I love Ning. I really do.
I’m just not all that happy with them right now.
Those of you who follow this blog will know that I started a Ning for our Yr 9 English classes in February this year. It’s been fantastic. A true learning community has formed and it’s become embedded into the fabric of our Yr 9 curriculum. I’m loving the engagement that is possible and the way I can connect with students who aren’t in my actual class. Just tonight I was showing it to parents at our Parent Teacher night. All were impressed and could see the benefits to student learning that this environment promoted. I asked Ning to remove the ads before the students had even joined and they were happy to oblige.
I also help to run Working together 2 make a difference, a Ning site that encourages educators to come together to share their experiences with service learning projects. Once again, I asked Ning to remove the ads and once again, they were happy to oblige.
Last week I had a moment to savour. Yr 9 students who actively engage in our English Ning came to see me to see if I could help them set up a Ning for their Sleepout 4 Schools initiative. They’d figured out that Ning was the best platform for them to engage the wider community in what they are doing. Sleepout 4 Schools is a school project involving our Yr 9 students; they are holding a fundraiser for our school community on May 22nd in an attempt to raise some money for Daraja Academy and the Bal Ashram in India. The students are working very hard to plan an evening where we will sleepover at school, have fun, skype with Mark Lukach hopefully and raise some money that will help to make a difference.
We set the Ning up. They are working as administrators of the Ning as well and are excited about the possibilities. They are trying to engage other surrounding schools in this service learning and are using the Ning as a tool for connecting. I asked Ning to take the ads off.
They didn’t oblige.
And so began the email process of me asking (begging really) and them denying. Our most recent email correspondance saw me ask this;
Dear Ning team,
Sorry to continue to dispute this, but it is a direct part of our program and is a vital ingredient in the teaching of our students. We are endeavouring to have our students create positive digital footprints for themselves in safe and ethical ways. Having ads that display free video chats for girls is not what I feel is a good advertisement encouraging safe and ethical use. If you look at the domain names of the members they are all students from our school. We are trying to encourage global involvement with other schools to have them participate as well.

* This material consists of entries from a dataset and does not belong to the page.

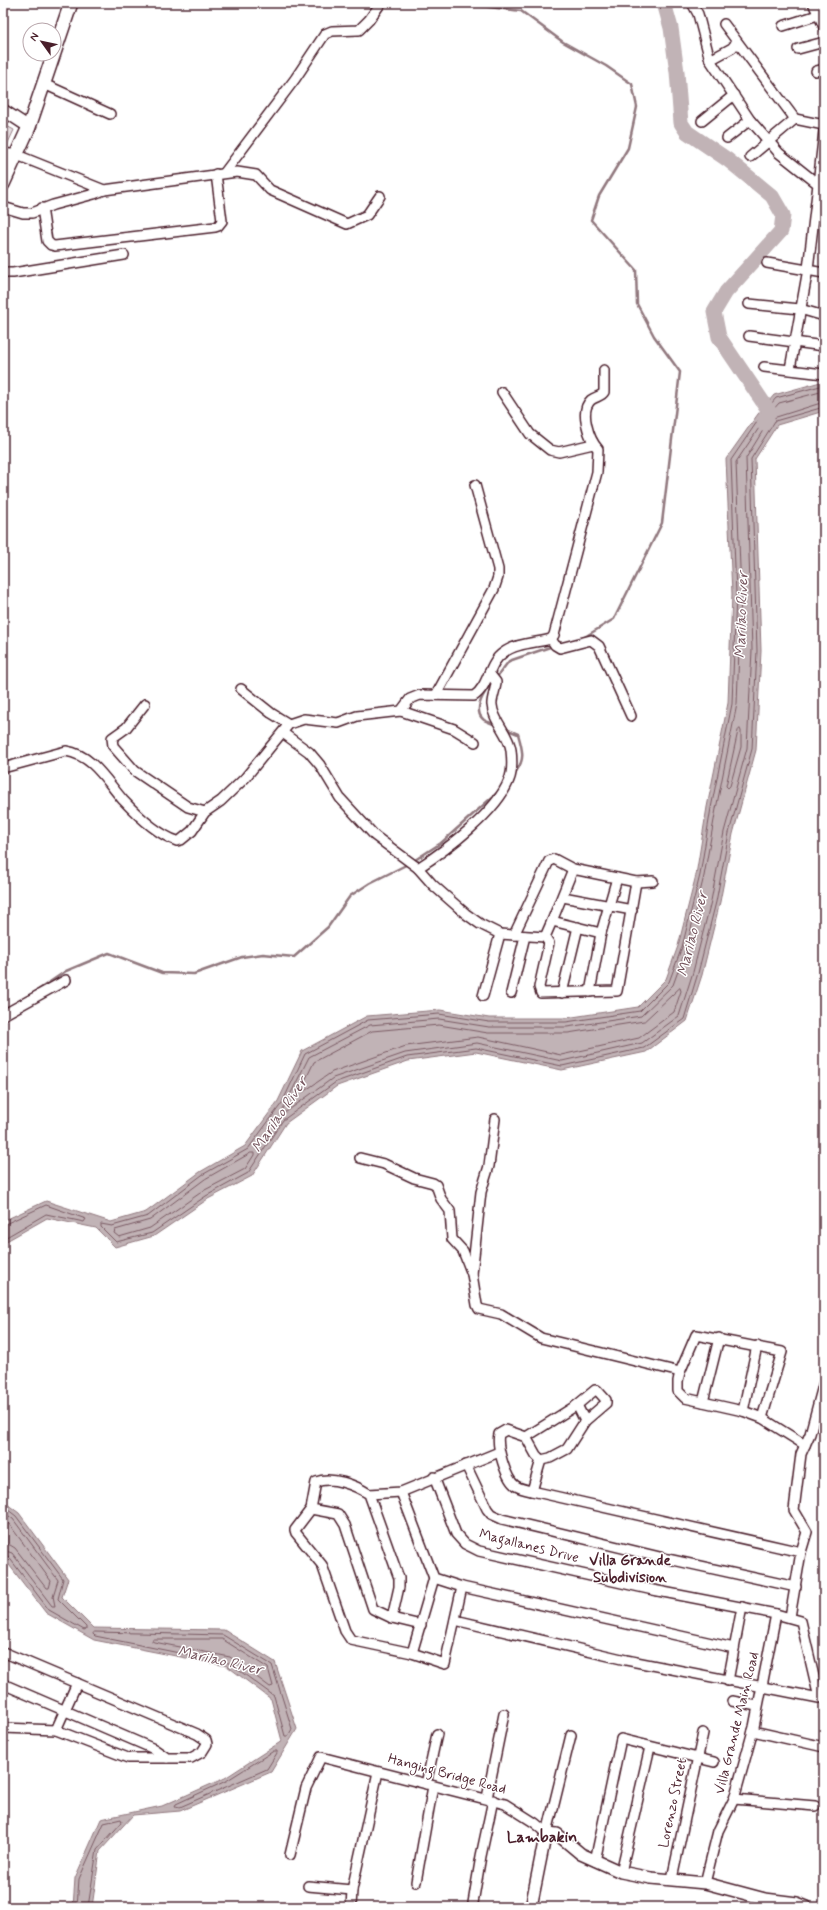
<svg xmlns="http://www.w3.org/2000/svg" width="827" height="1910" font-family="Mynerve,sans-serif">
	<rect width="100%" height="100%" fill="#fff"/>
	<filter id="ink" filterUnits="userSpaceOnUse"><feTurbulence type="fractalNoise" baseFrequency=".025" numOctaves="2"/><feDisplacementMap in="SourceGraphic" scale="8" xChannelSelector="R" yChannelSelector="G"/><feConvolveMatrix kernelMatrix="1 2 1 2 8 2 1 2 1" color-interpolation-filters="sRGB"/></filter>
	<g filter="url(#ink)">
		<polygon fill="#e5dee0" stroke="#987e86" points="3,124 14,130 7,145 3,142"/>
		<g fill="#c1b3b6" stroke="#91787e">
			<polygon points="824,381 824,411 777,425 755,459 761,651 756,750 733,834 720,902 702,975 687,1021 646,1052 562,1070 476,1052 408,1061 337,1086 286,1123 252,1176 208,1199 154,1236 115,1247 96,1228 47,1218 3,1243 3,1221 46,1201 111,1222 146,1212 200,1172 245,1146 278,1101 302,1051 367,1016 440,1010 489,1018 566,1018 638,1007 666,979 678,946 696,875 707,807 728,703 732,594 726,459 758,414 774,395"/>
			<polygon points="3,1501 19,1513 68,1579 62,1597 93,1628 224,1630 275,1662 297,1729 271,1772 180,1811 133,1815 100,1851 92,1907 73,1907 75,1878 101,1819 162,1806 225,1778 282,1741 271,1699 227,1666 94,1640 46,1613 3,1557"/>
		</g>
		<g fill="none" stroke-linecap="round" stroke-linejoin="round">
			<g stroke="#7a5a63" stroke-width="1">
				<polyline points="824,385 776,398 761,416 731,460 736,594 732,704 711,808 700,875 682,947 669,982 640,1011 566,1022 489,1022 439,1014 368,1020 305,1054 282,1103 248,1149 202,1175 148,1216 112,1226 101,1224 101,1227 116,1242 152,1233 206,1196 248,1173 283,1120 336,1082 407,1057 476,1048 562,1066 644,1048 684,1019 698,973 716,902 729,833 752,749 757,651 751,459 775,421 824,407"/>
				<polyline points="824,391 779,403 765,419 736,462 741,594 737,704 716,809 704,876 686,949 673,985 641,1016 567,1027 489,1027 439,1019 370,1025 309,1057 283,1109 284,1112 286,1112 333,1078 405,1053 477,1043 562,1061 642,1043 679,1016 693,972 711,901 724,832 747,748 752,650 746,458 770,419 824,402"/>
				<polygon points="740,729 741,731 741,747 730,786 728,788 726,786 738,731"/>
				<polygon points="680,988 681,991 674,1012 639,1038 561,1055 478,1037 406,1046 332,1072 303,1092 300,1091 314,1062 372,1031 439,1025 488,1033 568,1033 644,1021"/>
				<polygon points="251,1153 254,1153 254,1155 245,1169 203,1191 150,1228 119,1237 114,1233 115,1230 150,1220 205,1179"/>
				<polyline points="3,1225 46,1205 86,1219 84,1222 46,1214 3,1239"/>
				<polyline points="3,1506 16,1516 63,1579 58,1599 86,1627 86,1629 84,1630 49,1610 8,1556 3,1555"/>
				<polyline points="3,1512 13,1519 58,1580 53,1596 55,1606 52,1606 12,1553 3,1550"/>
				<polyline points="3,1519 9,1524 51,1581 49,1588 46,1588 15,1548 10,1545 3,1544"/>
				<polygon points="95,1632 223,1635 272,1665 292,1729 288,1736 285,1736 274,1696 229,1663 95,1636 93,1634"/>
				<polygon points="154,1639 222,1639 268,1668 273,1686 270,1687 230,1657 154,1642 152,1641"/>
				<polygon points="274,1751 277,1751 277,1753 267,1769 180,1807 175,1806 176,1804 226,1781"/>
				<polyline points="77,1907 79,1879 104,1823 121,1819 122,1822 97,1850 88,1907"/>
			</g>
			<g stroke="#91787e" stroke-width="2.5">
				<polyline points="480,3 481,6 521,11 563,42 606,66 632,84 637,107 628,148 599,196 591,220 636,270 637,304 654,336 680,372 662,523 614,619 583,638"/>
				<polyline points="496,678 509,661 553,646"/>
				<path d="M493 681C486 690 471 710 484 720 487 722 492 723 496 725"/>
				<path d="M506 729 518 734C523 751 526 761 513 775"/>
				<polyline points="412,862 441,843 498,792"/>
				<polyline points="35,992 66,971 109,953 162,973 194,974 242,957 263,954 294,957 328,927 350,896 370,883 408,864"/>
			</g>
			<polyline stroke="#c1b3b6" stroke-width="15" points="664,3 671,28 677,72 681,123 687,132 728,160 772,196 783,215 781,231 726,292 714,312 719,337 769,411 764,424"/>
			<defs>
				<g id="minor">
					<polyline points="692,3 698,14 710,60 750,120 779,153 818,184 808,269 790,369"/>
					<polyline points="813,3 824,27"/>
					<polyline points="724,24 795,119 824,125"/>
					<polyline points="783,26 824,13"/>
					<polyline points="798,49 824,42"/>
					<polyline points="710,60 732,48 737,42"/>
					<polyline points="816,71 824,69"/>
					<polyline points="44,84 110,114"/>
					<polyline points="702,121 734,95"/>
					<polyline points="727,138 750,120"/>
					<polyline points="3,153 17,155 104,190"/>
					<polyline points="750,157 795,119"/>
					<polyline points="225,172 295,79 325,34 332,31 359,30 369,20 381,3"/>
					<polyline points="823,185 818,184 824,131"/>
					<polyline points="3,207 23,213 32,213 53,205 94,194 104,190 237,172 256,175 270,190 347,224 367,215 380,196"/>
					<polyline points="42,208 47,241 51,245 55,246 215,227 218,226 222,221 216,174"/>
					<polyline points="767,263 824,273"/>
					<polyline points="3,273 13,273 124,255"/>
					<polyline points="749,304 800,309 824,316"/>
					<polyline points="749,336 824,346"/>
					<polyline points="764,367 824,374"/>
					<polyline points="502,392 530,434 550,450 559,452 593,444"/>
					<polyline points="551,639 555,645 560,648 591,640 599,646 631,716"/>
					<polyline points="241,689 271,713 289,724"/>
					<polyline points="436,695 494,589 498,577 498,569 475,485"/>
					<polyline points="145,704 126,728 112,738 113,746 135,771 188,807 205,812"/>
					<polyline points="401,711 454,729 475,742"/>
					<polyline points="283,733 309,752 320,765 340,798 375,836 418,868 433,885 466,914 480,924 500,934 545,937 552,921 601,933 617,878"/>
					<path d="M3 768 66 751C93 755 107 782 123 800 138 816 157 834 177 841L181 840 192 831 205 812 221 801 245 778 289 724 304 719 338 723 357 716 401 711 410 699 420 695 474 696C489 686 488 663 503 653 516 643 536 643 551 639L554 635 597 472 598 449C589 439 579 411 591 400 596 396 601 397 604 392V370"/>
					<path d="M418 868C446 850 497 812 509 780 513 771 512 759 511 750 509 734 493 721 492 705 491 700 496 689 496 682L489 673"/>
					<polyline points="563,897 632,910"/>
					<polyline points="552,921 573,869 636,882 653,881"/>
					<polyline points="514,935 549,861 554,859 573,869"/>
					<polyline points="545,937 549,943 539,987 541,993 617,991 636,882"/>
					<polyline points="590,992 601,933"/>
					<polyline points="511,993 525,936"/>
					<polyline points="562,993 578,927"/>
					<polyline points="483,996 500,934"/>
					<polyline points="3,1015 66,980"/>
					<polyline points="360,1158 384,1164 414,1178 433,1183 436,1185 441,1199 450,1211 452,1239 463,1251 472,1274 477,1305 479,1309 501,1314 541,1338 680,1372 678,1381 678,1391 685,1398 743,1411 762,1418 805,1445"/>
					<polyline points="472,1274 481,1192 489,1166 495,1119"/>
					<polyline points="680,1372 696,1335 782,1352 762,1418"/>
					<polyline points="703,1402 719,1338"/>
					<polyline points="577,1405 585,1421"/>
					<polyline points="743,1411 757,1346"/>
					<path d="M526 1437 536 1455 541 1460 550 1458 567 1449 585 1421 606 1403V1400L597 1390H595L577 1405 526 1437 506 1430 499 1434C496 1446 506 1480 516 1486 521 1489 527 1490 532 1491L801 1552"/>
					<polyline points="466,1465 487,1509 491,1514 502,1519 664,1558 796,1587"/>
					<polyline points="434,1477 456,1534 465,1544 479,1551 653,1590 776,1614 801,1621 819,1698 626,1660 455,1620"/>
					<polyline points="532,1491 541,1460"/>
					<polyline points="401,1492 434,1578 462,1587 734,1648"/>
					<polyline points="369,1494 401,1492 499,1452"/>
					<polyline points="311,1509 338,1514 345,1525 373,1609 392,1618 421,1625"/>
					<polyline points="790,1617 801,1552 807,1532 794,1510 801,1454 810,1434 824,1382"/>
					<path d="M392 1618 399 1587V1578L369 1494C355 1485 332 1476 316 1482L311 1509 295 1530 296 1533 322 1565 345 1631 351 1640 412 1653 445 1664 462 1587"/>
					<polyline points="3,1652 197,1734 206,1740 207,1744 202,1752 191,1758 128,1758 56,1730 3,1728"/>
					<polyline points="412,1653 434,1578"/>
					<polyline points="728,1681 742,1607"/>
					<polyline points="3,1684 154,1749 167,1758"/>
					<polyline points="732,1701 757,1706"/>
					<polyline points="56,1730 77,1683"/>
					<polyline points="753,1731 824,1747"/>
					<polyline points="426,1784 437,1734"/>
					<polyline points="487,1798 504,1714"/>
					<polyline points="734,1799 815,1806"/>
					<polyline points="290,1855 306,1788 321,1757 505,1804 535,1823 547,1833 571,1735"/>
					<polyline points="595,1861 621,1739 714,1762"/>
					<polyline points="621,1872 650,1747"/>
					<polyline points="672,1879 703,1733"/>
					<polyline points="416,1882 433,1786"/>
					<polyline points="705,1883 718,1831 734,1799 754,1727 776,1614"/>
					<polyline points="308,1886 352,1890"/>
					<polyline points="473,1903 481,1856 493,1800"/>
					<polyline points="351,1907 352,1890 378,1772"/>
				</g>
				<g id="tertiary">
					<polyline points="3,110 29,127"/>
					<polyline points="531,1907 545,1837 547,1833 557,1834 581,1854 621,1872 651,1878 705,1883 765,1899 797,1903 807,1907"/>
				</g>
				<polyline id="secondary" points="3,184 29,127 71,3"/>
			</defs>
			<use href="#minor" stroke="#4a1f2b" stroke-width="12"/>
			<use href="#tertiary" stroke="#4a1f2b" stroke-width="14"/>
			<use href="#secondary" stroke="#4a1f2b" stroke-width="16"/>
			<use href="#minor" stroke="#fff" stroke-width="9"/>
			<use href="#tertiary" stroke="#fff" stroke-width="11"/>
			<use href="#secondary" stroke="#fff" stroke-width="13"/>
		</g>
	</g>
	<g text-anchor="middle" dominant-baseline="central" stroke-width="3" stroke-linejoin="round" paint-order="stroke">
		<g font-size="14" fill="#4a1f2b" stroke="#fff">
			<text transform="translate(529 1546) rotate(14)">Magallanes Drive</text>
			<text transform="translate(737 1723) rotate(-76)">Villa Grande Main Road</text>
			<text transform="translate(447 1774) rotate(15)">Hanging Bridge Road</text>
			<text transform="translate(673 1803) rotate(-78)">Lorenzo Street</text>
		</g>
		<g font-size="15" font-style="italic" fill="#74535c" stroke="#fff">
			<text transform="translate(742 615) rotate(-88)">Marilao River</text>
			<text transform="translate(693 934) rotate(-76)">Marilao River</text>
			<text transform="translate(280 1115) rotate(-56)">Marilao River</text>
			<text transform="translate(220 1661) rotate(13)">Marilao River</text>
		</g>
		<g font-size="15" font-weight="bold" fill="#4a1f2b" stroke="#fff">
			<text x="630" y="1561">Villa Grande<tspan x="630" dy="17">Subdivision</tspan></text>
		</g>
		<g font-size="16" font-weight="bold" fill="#4a1f2b" stroke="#fff">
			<text x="542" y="1837">Lambakin</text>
		</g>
	</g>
	<rect width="827" height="1910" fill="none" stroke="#fff" stroke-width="16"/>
	<rect x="8" y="8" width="811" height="1894" fill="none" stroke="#4a1f2b" stroke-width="1.5" filter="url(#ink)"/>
	<g transform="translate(42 42) rotate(303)"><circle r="19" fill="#ffffff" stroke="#b7a5aa"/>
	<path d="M0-3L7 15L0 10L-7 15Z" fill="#4a1f2b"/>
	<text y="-6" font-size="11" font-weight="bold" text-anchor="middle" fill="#4a1f2b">N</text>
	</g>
</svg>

Can I please ask you to reconsider once again.
Reply from Ning was this;
Thanks for the follow-up. Once again, while we definitely respect what you’re doing, this simply isn’t covered by what our program is offering. You’re still welcome to purchase the Go Ad-Free premium service, and you can find more details here:
Now, I don’t know about you, but I’m finding it hard to understand how Sleepout for Schools differs from the intentions of the Yr 9 English Ning and Working together 2 make a difference. It’s a school project, set up by and for students. It’s about EDUCATION.
Wikispaces and other Wiki creation companies are friendly to K – 12 education. You don’t have to request that ads be removed; they trust that if you tick that box saying it’s for K – 12 use it will be and a Wiki is provided ad free.
Ning is offering an amazing platform that can be utilised so well in education. Please, those of you making decisions at Ning, think about offering a service for education that will encourage users to explore its potential. We need an ad free service; one that won’t expose students to inappropriate ads that make it hard for us to justify the use of what is an excellent resource in school settings.